# Stall Mats and bedding



## deineria (Mar 22, 2009)

TSC is going to have their 4x6 mats on sale for $29 ea, and I planned to buy them for our stalls IF I would really see a savings on bedding all around. Is this going to be the case?

Also, what is the most economical bedding you've found for stalls? Just straw?


----------



## AussieDaisyGirl (May 21, 2009)

I'm curious about this too. The stall that CoCo is in is dirt floor and very uneven. I've been putting down four large wheelbarrows of sawdust but I feel like the dirt underneath just makes it difficult to clean up completely KWIM??


----------



## starlinestables (Nov 24, 2008)

I think stall mats are indispensable. Shavings are meant to absorb pee and poop only.. you don't need a ton of shavings.


----------



## Production Acres (Aug 26, 2009)

We service a lot of horse barns! It never ceases to amaze me at the different styles of floors in stalls. Dirt floors with shavings or sawdust are generally the worst. A good % of those customers will tell you the horrors of having their horse stand on concrete or pavement, etc, but then you look at the stall and it is 2-3 ft lower than the barn aisle and shaped like a bowl. Or there are potholes all over the floor. they can expain the virtues of a dirt floor, but they can't ever get the maintence done to keep the floor level. These are my prefrences.
1. Concrete sloped 1" in 12' to back drain with 2-4 inches of bedding
2. Concrete with drain - rubber pad on top with bedding
3. pavement with 6" straw
4. wood floor on top of french drain bedded with sawdust/shavings
5. gravel covered with mats covered with sawdust/shavings
6. dirt covered with mats with sawdust/shavings
7. dirt with sawdust/shavings

One of the nice things about solid floors ie. concrete, they can be cleaned, powerwashed, and sanitized - very hard to completly clean dirt floor. And your horse is never standing in a bowl!


----------



## sillybunny11486 (Oct 2, 2009)

i personally dont like our concrete floor at the barn, they dont have a train and they've got some low spots, i guess from all the years of pouring different levels. we usually put a bale of straw in each stall and clean it once a week or so, and rebed. we use the stalls as shelters the horses can come and go as they please. the person we rent from didnt clean the stalls all winter, then he goats were in them. there were about 3-4inches of solid waste at the bottom. pretty gross. i pitchfork full was almost unliftable. i scraped everything out and let it dry for a week.


----------



## kitten_Val (Apr 25, 2007)

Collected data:
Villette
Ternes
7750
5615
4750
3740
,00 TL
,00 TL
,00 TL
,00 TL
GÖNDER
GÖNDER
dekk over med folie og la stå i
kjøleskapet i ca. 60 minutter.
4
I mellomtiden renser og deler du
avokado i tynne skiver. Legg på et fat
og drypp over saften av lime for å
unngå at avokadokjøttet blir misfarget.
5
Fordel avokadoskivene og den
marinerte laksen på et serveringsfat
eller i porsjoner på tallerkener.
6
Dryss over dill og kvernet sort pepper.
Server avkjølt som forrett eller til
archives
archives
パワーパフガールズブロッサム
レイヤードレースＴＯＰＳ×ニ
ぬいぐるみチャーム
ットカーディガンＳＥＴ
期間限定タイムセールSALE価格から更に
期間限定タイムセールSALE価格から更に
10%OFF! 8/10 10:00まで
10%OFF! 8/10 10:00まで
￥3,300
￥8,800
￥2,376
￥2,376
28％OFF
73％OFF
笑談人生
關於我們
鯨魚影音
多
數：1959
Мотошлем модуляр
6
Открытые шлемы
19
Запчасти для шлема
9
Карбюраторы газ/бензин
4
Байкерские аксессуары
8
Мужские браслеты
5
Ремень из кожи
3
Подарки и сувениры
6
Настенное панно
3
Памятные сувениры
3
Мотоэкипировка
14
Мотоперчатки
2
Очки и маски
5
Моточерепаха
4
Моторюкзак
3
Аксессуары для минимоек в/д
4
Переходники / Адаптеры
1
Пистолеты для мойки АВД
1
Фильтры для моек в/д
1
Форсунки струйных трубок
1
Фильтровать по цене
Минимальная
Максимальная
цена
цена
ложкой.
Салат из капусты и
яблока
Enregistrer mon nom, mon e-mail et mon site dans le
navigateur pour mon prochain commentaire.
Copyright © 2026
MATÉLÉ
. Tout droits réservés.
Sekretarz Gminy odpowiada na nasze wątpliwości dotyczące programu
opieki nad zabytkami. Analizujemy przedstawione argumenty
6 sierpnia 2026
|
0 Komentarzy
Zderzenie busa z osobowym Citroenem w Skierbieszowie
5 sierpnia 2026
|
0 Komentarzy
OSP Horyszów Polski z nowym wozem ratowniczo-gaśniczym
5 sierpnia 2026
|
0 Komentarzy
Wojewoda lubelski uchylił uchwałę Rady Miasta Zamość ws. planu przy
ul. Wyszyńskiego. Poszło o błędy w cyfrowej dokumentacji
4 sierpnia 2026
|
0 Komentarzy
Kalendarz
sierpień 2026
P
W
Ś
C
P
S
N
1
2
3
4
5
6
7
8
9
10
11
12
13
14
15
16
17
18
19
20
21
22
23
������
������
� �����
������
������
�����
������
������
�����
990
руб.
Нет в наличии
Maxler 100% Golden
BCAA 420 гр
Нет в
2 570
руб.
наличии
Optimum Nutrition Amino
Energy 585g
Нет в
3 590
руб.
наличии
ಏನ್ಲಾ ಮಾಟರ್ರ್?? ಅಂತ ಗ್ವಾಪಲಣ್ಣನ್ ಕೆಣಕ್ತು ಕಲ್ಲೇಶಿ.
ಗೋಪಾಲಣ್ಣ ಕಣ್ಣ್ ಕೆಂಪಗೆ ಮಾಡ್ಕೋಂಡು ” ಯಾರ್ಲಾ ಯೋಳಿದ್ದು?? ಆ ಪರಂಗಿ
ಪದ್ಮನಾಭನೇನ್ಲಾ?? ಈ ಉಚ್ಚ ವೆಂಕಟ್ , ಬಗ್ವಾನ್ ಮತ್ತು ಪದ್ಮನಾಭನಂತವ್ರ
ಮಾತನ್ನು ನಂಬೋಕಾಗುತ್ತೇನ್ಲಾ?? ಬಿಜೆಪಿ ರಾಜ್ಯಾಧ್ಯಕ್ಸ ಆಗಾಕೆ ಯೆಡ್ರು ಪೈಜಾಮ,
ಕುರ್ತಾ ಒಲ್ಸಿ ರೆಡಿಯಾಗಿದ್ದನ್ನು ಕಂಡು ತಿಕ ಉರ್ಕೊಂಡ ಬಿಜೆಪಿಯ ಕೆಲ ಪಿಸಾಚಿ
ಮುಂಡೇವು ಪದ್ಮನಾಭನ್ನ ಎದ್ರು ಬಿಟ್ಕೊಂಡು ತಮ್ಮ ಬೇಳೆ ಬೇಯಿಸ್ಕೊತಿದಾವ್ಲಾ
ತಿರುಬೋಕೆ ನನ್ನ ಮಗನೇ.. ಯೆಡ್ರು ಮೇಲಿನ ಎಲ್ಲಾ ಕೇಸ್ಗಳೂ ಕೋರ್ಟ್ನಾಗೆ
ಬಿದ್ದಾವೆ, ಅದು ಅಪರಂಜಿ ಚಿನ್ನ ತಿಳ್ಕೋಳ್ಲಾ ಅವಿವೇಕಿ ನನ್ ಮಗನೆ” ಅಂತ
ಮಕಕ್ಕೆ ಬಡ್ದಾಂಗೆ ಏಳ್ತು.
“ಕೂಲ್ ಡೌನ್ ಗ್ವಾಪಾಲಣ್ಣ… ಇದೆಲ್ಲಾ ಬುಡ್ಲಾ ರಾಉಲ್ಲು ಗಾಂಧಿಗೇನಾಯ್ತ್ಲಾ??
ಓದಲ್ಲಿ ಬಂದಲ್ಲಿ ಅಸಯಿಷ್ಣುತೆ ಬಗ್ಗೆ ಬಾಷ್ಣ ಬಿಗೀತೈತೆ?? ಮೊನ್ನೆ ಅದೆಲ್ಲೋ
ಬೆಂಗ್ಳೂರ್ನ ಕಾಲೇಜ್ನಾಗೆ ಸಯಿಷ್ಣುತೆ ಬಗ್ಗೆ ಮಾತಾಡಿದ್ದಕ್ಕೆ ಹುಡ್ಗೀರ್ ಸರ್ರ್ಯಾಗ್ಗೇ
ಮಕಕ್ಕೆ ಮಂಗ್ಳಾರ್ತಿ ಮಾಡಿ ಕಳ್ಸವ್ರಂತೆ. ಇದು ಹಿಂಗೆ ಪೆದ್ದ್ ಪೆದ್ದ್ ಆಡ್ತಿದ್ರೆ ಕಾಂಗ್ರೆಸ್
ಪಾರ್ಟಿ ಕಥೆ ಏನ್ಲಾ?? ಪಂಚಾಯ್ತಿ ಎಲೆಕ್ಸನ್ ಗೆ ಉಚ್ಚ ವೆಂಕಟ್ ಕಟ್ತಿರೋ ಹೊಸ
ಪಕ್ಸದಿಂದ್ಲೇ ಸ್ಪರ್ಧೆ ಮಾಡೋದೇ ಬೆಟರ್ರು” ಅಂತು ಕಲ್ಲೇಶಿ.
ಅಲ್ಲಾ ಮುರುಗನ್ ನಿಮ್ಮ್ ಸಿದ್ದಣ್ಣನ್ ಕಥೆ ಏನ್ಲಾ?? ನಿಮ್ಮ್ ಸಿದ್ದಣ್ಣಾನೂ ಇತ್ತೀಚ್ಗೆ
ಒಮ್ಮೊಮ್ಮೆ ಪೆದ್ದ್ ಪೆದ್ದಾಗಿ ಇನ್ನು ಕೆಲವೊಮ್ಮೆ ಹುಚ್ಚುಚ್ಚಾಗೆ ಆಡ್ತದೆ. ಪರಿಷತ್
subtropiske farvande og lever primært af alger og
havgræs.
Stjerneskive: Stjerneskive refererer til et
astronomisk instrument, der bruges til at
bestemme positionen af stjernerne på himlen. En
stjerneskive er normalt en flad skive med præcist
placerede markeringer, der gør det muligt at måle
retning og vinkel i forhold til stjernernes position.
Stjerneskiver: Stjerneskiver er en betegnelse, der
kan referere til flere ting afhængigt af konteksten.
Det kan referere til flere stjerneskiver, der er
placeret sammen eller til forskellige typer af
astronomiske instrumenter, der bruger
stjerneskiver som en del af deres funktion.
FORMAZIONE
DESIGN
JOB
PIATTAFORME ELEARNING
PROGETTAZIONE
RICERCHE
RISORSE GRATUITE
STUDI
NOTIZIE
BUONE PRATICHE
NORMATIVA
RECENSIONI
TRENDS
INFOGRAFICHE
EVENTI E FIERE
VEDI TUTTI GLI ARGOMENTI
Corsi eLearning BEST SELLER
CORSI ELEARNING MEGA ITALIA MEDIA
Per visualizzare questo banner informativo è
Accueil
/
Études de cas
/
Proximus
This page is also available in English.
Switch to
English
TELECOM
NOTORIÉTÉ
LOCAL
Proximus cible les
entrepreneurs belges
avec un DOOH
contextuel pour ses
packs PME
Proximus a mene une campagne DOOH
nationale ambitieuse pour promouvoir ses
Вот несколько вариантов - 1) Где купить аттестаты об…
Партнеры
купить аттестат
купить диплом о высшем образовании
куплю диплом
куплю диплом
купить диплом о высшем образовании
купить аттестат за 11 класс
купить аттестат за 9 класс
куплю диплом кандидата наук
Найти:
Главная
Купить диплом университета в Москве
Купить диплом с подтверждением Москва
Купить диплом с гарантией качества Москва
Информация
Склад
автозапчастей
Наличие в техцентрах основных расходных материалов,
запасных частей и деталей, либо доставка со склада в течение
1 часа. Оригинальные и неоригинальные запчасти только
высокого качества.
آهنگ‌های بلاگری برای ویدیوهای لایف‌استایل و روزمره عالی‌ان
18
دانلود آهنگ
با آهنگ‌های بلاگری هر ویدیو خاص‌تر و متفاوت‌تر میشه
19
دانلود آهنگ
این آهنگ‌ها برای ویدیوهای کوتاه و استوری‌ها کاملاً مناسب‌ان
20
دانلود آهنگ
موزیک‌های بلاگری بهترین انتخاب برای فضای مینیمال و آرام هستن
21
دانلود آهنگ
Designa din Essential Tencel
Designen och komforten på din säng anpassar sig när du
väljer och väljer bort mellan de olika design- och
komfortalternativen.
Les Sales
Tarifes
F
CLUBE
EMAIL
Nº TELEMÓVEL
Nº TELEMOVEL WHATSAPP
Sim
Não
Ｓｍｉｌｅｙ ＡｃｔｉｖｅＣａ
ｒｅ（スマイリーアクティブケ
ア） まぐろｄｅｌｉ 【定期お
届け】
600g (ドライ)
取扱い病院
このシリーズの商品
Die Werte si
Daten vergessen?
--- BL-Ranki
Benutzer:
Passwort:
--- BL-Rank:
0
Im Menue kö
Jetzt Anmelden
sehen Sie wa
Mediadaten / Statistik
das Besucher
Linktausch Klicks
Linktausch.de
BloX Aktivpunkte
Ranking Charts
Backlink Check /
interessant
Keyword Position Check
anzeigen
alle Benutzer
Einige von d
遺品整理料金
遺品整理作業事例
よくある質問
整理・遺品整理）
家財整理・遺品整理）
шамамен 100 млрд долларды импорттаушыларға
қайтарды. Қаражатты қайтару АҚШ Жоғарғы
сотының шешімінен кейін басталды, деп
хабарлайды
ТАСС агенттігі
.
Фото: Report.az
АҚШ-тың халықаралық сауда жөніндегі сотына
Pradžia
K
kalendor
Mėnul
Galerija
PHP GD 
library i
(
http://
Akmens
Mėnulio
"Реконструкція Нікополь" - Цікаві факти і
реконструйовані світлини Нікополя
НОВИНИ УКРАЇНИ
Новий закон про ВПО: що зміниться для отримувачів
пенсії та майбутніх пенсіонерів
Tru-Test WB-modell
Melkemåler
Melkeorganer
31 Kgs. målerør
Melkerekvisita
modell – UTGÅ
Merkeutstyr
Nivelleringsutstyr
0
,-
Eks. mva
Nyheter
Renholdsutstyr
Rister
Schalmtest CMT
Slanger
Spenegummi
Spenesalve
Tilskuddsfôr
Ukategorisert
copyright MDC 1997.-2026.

→ WORK ORDER 1
Repeat the stall mats and bedding thread word for word from "i personally dont" to "for a week.".
→ WORK ORDER 2
In the stall mats and bedding thread, what sale price is given for TSC's 4x6 mats?

→ EXERCISE RESULT 1
i personally dont like our concrete floor at the barn, they dont have a train and they've got some low spots, i guess from all the years of pouring different levels. we usually put a bale of straw in each stall and clean it once a week or so, and rebed. we use the stalls as shelters the horses can come and go as they please. the person we rent from didnt clean the stalls all winter, then he goats were in them. there were about 3-4inches of solid waste at the bottom. pretty gross. i pitchfork full was almost unliftable. i scraped everything out and let it dry for a week.

→ EXERCISE RESULT 2
$29 each.